Redness reduction and increased UV protection align with the specific skin concerns that dominate the Korean, Japanese, and Chinese markets. Demand for brightening, tone management, and flushing support in those markets suggests that collagen paired with L-cystine will have an easier commercial story than collagen alone.

Not a “More Is Better” Product

If you are already taking a complete protein supplement or amino acid blend, check the label for L-cystine and collagen content before adding another product. Protein shakes contain glycine and proline, which are collagen precursors. If dietary protein is already adequate, 5 g of collagen for several weeks with attention to skin response is a measured starting point.
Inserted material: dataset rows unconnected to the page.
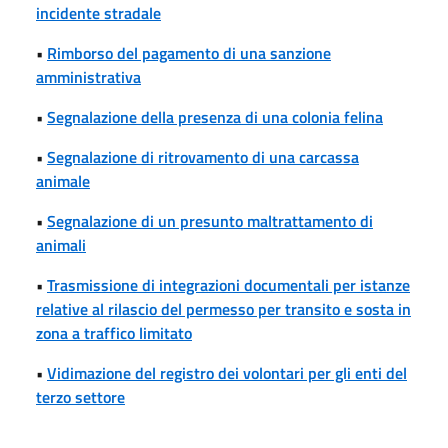
incidente stradale
•
Rimborso del pagamento di una sanzione
amministrativa
•
Segnalazione della presenza di una colonia felina
•
Segnalazione di ritrovamento di una carcassa
animale
•
Segnalazione di un presunto maltrattamento di
animali
•
Trasmissione di integrazioni documentali per istanze
relative al rilascio del permesso per transito e sosta in
zona a traffico limitato
•
Vidimazione del registro dei volontari per gli enti del
terzo settore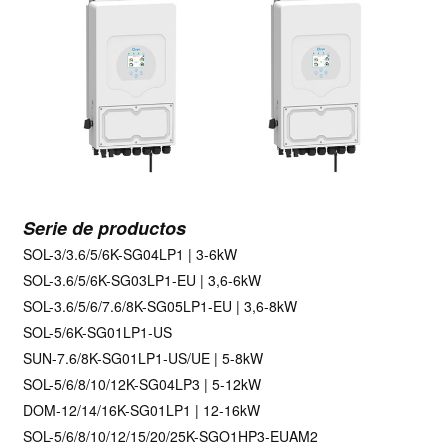
Serie de productos
SOL-3/3.6/5/6K-SG04LP1 | 3-6kW
SOL-3.6/5/6K-SG03LP1-EU | 3,6-6kW
SOL-3.6/5/6/7.6/8K-SG05LP1-EU | 3,6-8kW
SOL-5/6K-SG01LP1-US
SUN-7.6/8K-SG01LP1-US/UE | 5-8kW
SOL-5/6/8/10/12K-SG04LP3 | 5-12kW
DOM-12/14/16K-SG01LP1 | 12-16kW
SOL-5/6/8/10/12/15/20/25K-SGO1HP3-EUAM2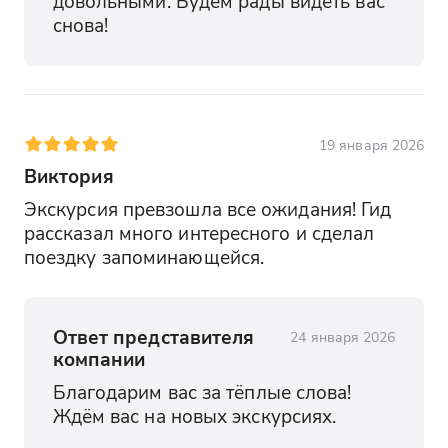
довольными. Будем рады видеть вас 
снова!
19 января 2026
Виктория
Экскурсия превзошла все ожидания! Гид 
рассказал много интересного и сделал 
поездку запоминающейся.
Ответ представителя
24 января 2026
компании
Благодарим вас за тёплые слова! 
Ждём вас на новых экскурсиях.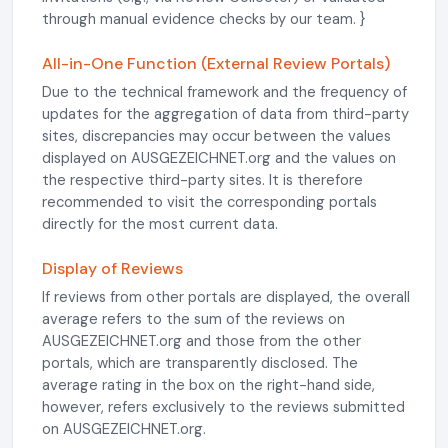
through manual evidence checks by our team. }
All-in-One Function (External Review Portals)
Due to the technical framework and the frequency of
updates for the aggregation of data from third-party
sites, discrepancies may occur between the values
displayed on AUSGEZEICHNET.org and the values on
the respective third-party sites. It is therefore
recommended to visit the corresponding portals
directly for the most current data.
Display of Reviews
If reviews from other portals are displayed, the overall
average refers to the sum of the reviews on
AUSGEZEICHNET.org and those from the other
portals, which are transparently disclosed. The
average rating in the box on the right-hand side,
however, refers exclusively to the reviews submitted
on AUSGEZEICHNET.org.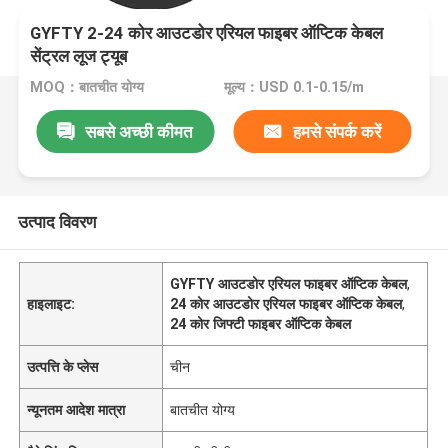
GYFTY 2-24 कोर आउटडोर एरियल फाइबर ऑप्टिक केबल
सेंट्रल लूज ट्यूब
MOQ：बातचीत योग्य
मूल्य：USD 0.1-0.15/m
सबसे अच्छी कीमत
हमसे संपर्क करें
उत्पाद विवरण
GYFTY आउटडोर एरियल फाइबर ऑप्टिक केबल
,
हाइलाइट:
24 कोर आउटडोर एरियल फाइबर ऑप्टिक केबल
,
24 कोर जिफ्टी फाइबर ऑप्टिक केबल
उत्पत्ति के प्लेस
चीन
न्यूनतम आदेश मात्रा
बातचीत योग्य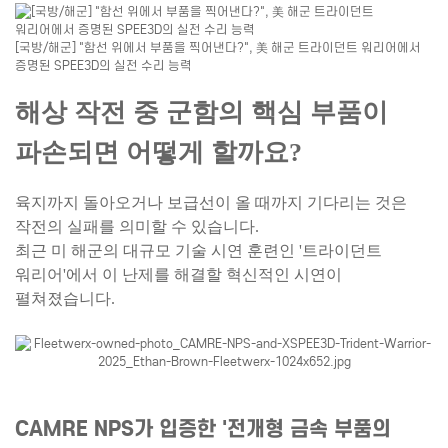
[국방/해군] "함선 위에서 부품을 찍어낸다?", 美 해군 트라이던트 워리어에서
증명된 SPEE3D의 실전 수리 능력
해상 작전 중
군함의 핵심 부품이
파손되면
어떻게 할까요?
육지까지 돌아오거나 보급선이 올 때까지
기다리는 것은
작전의 실패를 의미할 수 있습니다.
최근 미 해군의 대규모 기술 시연 훈련인
'트라이던트
워리어'에서
이 난제를 해결할 혁신적인 시연이
펼쳐졌습니다.
CAMRE NPS가 입증한 '전개형 금속 부품의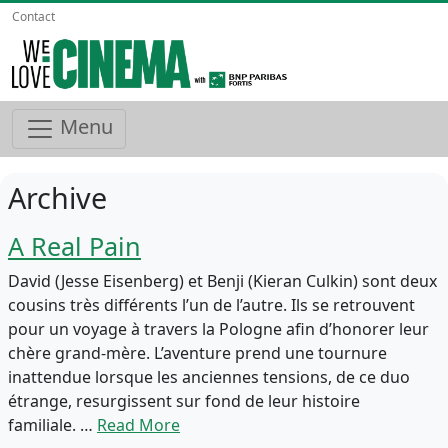
Contact
Menu
Archive
A Real Pain
David (Jesse Eisenberg) et Benji (Kieran Culkin) sont deux
cousins très différents l’un de l’autre. Ils se retrouvent
pour un voyage à travers la Pologne afin d’honorer leur
chère grand-mère. L’aventure prend une tournure
inattendue lorsque les anciennes tensions, de ce duo
étrange, resurgissent sur fond de leur histoire
familiale. …
Read More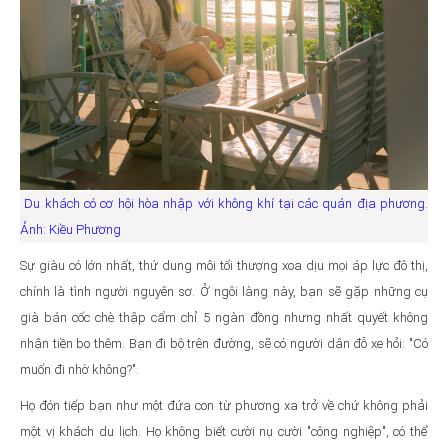
Du khách có cơ hội hòa nhập với không khí tại các quán địa phương.
Ảnh: Kiều Phương
Sự giàu có lớn nhất, thứ dung môi tối thượng xoa dịu mọi áp lực đô thị,
chính là tình người nguyên sơ. Ở ngôi làng này, bạn sẽ gặp những cụ
già bán cốc chè thập cẩm chỉ 5 ngàn đồng nhưng nhất quyết không
nhận tiền bo thêm. Bạn đi bộ trên đường, sẽ có người dân đỗ xe hỏi: "Có
muốn đi nhờ không?".
Họ đón tiếp bạn như một đứa con từ phương xa trở về chứ không phải
một vị khách du lịch. Họ không biết cười nụ cười "công nghiệp", có thể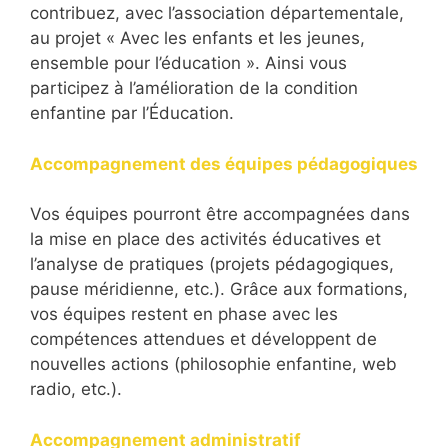
contribuez, avec l’association départementale,
au projet « Avec les enfants et les jeunes,
ensemble pour l’éducation ». Ainsi vous
participez à l’amélioration de la condition
enfantine par l’Éducation.
Accompagnement des équipes pédagogiques
Vos équipes pourront être accompagnées dans
la mise en place des activités éducatives et
l’analyse de pratiques (projets pédagogiques,
pause méridienne, etc.). Grâce aux formations,
vos équipes restent en phase avec les
compétences attendues et développent de
nouvelles actions (philosophie enfantine, web
radio, etc.).
Accompagnement administratif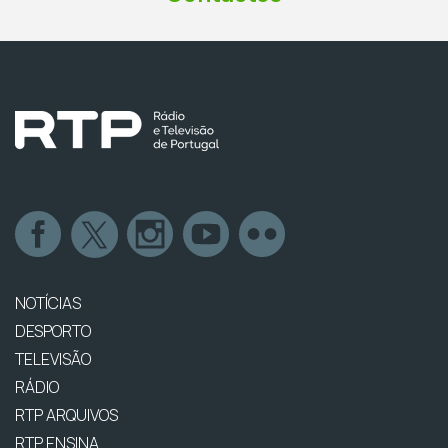
NOTÍCIAS
DESPORTO
TELEVISÃO
RÁDIO
RTP ARQUIVOS
RTP ENSINA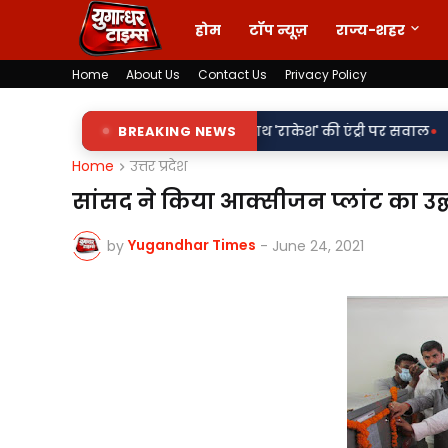
होम
टॉप न्यूज़
राज्य-शहर
Home
About Us
Contact Us
Privacy Policy
•
लापट्टों पर 'किरन' के साथ 'राकेश' की एंट्री पर सवाल
BREAKING NEWS
वर्दी पर दाग! ल
Home
उत्तर प्रदेश
सांसद ने किया आक्सीजन प्लांट का उद
Yugandhar Times
by
-
June 24, 2021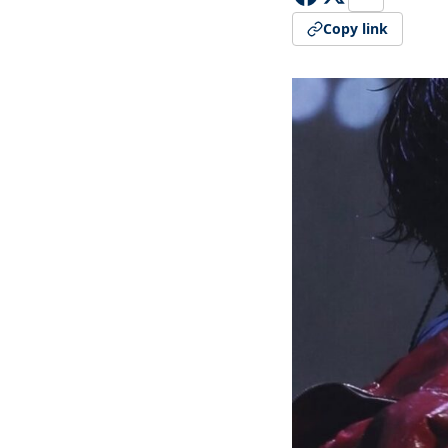
Copy link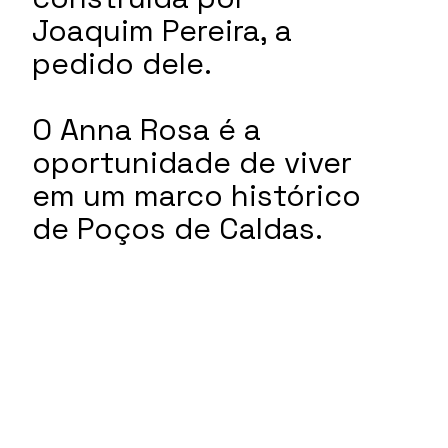
Joaquim Pereira, a
pedido dele.
O Anna Rosa é a
oportunidade de viver
em um marco histórico
de Poços de Caldas.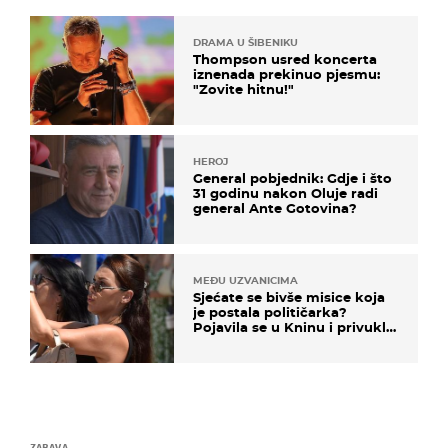
DRAMA U ŠIBENIKU
Thompson usred koncerta
iznenada prekinuo pjesmu:
"Zovite hitnu!"
HEROJ
General pobjednik: Gdje i što
31 godinu nakon Oluje radi
general Ante Gotovina?
MEĐU UZVANICIMA
Sjećate se bivše misice koja
je postala političarka?
Pojavila se u Kninu i privukla
pažnju
ZABAVA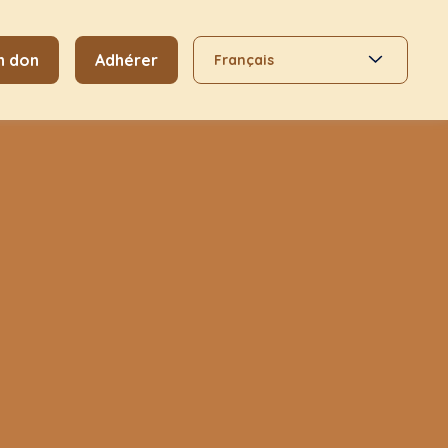
n don
Adhérer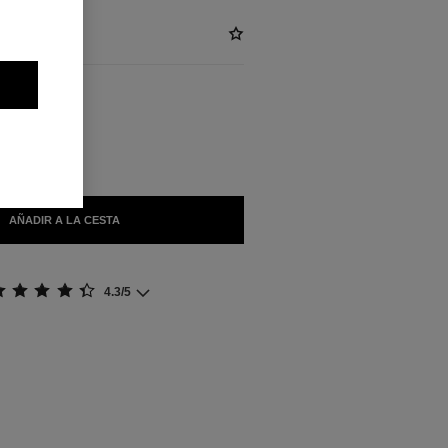
)
BLES
MPÉRIAL
AÑADIR A LA CESTA
4.3/5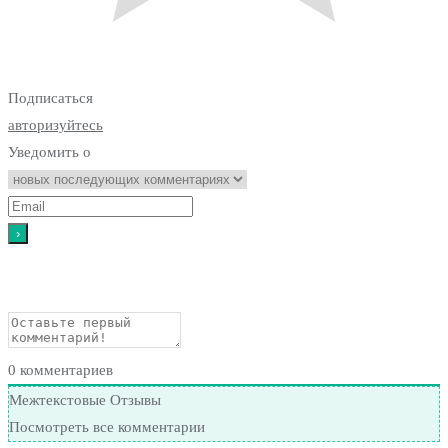
Подписаться
авторизуйтесь
Уведомить о
0
комментариев
Межтекстовые Отзывы
Посмотреть все комментарии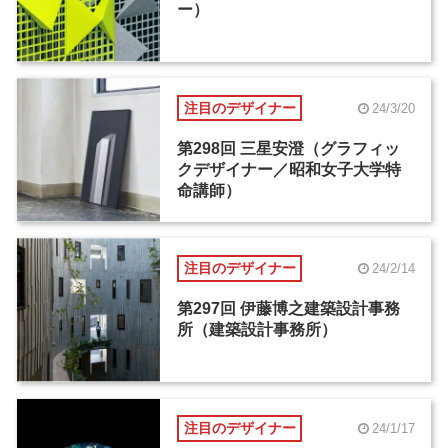
ー）
注目のデザイナー
24/3/20
第298回 三星安澄（グラフィッ
クデザイナー／昭和女子大学特
命講師）
注目のデザイナー
24/2/14
第297回 伊藤博之建築設計事務
所（建築設計事務所）
注目のデザイナー
24/1/17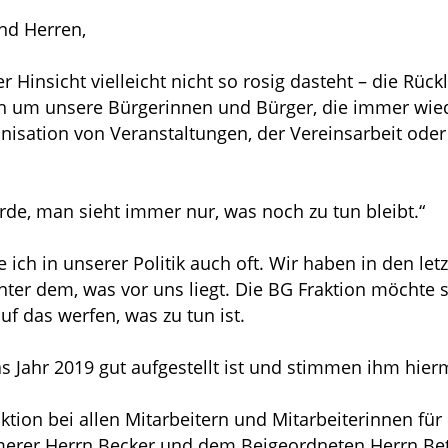
nd Herren,
r Hinsicht vielleicht nicht so rosig dasteht – die Rüc
roh um unsere Bürgerinnen und Bürger, die immer w
anisation von Veranstaltungen, der Vereinsarbeit ode
de, man sieht immer nur, was noch zu tun bleibt.“
 ich in unserer Politik auch oft. Wir haben in den let
hinter dem, was vor uns liegt. Die BG Fraktion möchte
uf das werfen, was zu tun ist.
s Jahr 2019 gut aufgestellt ist und stimmen ihm hierm
ion bei allen Mitarbeitern und Mitarbeiterinnen für i
rer Herrn Becker und dem Beigeordneten Herrn Bett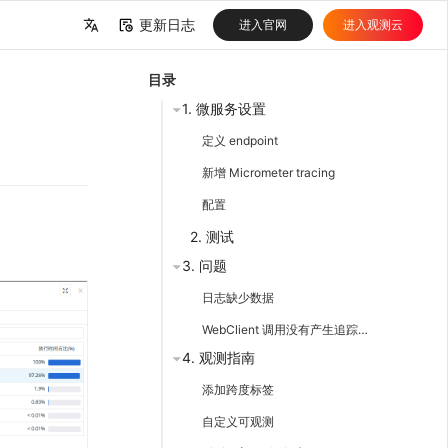
更新日志
进入官网
进入观测云
中文
目录
English
1. 微服务设置
定义 endpoint
新增 Micrometer tracing
配置
2. 测试
3. 问题
日志缺少数据
WebClient 调用没有产生追踪信息
4. 观测指南
添加跨度标签
自定义可观测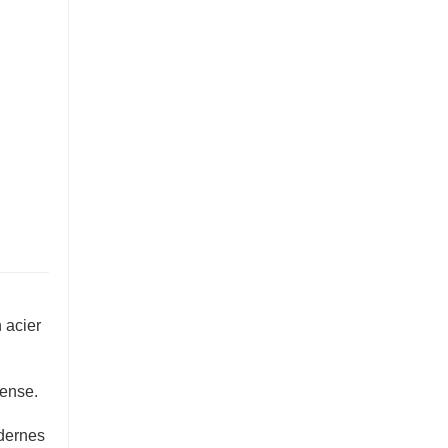
n acier
tense.
odernes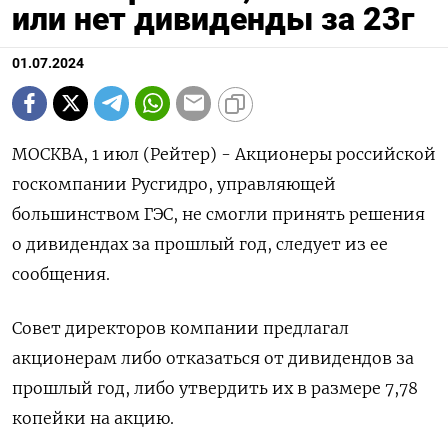
или нет дивиденды за 23г
01.07.2024
МОСКВА, 1 июл (Рейтер) - Акционеры российской
госкомпании Русгидро, управляющей
большинством ГЭС, не смогли принять решения
о дивидендах за прошлый год, следует из ее
сообщения.
Совет директоров компании предлагал
акционерам либо отказаться от дивидендов за
прошлый год, либо утвердить их в размере 7,78
копейки на акцию.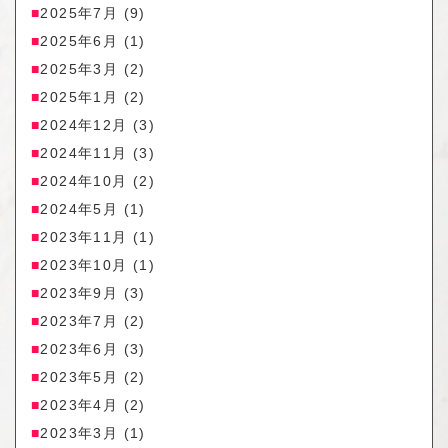
2025年7月
(9)
2025年6月
(1)
2025年3月
(2)
2025年1月
(2)
2024年12月
(3)
2024年11月
(3)
2024年10月
(2)
2024年5月
(1)
2023年11月
(1)
2023年10月
(1)
2023年9月
(3)
2023年7月
(2)
2023年6月
(3)
2023年5月
(2)
2023年4月
(2)
2023年3月
(1)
Co-ingestion with vitamin C activates collagen synthesis because lysyl hydroxylase requires ascorbate as a cofactor. Taking the dose on an empty stomach can also improve absorption, so a morning routine of 500 mg vitamin C plus the collagen blend approximates trial conditions closely.

Making Skin Thicker, Not Just Smoother

The single most important word in this study is dermal thickness. The most fundamental change of skin aging is the thinning of the dermis. As that layer loses volume, wrinkles deepen and skin translucency fades. Oral collagen intake measurably increasing dermal thickness means the product is doing structural work, not just surface hydration.

Twelve weeks is roughly three skin turnover cycles. Sustained daily intake that rebuilds dermal thickness in mature women, while also improving texture and redness in younger women, positions collagen with L-cystine as a cross-generational long-term strategy rather than a single-concern fix.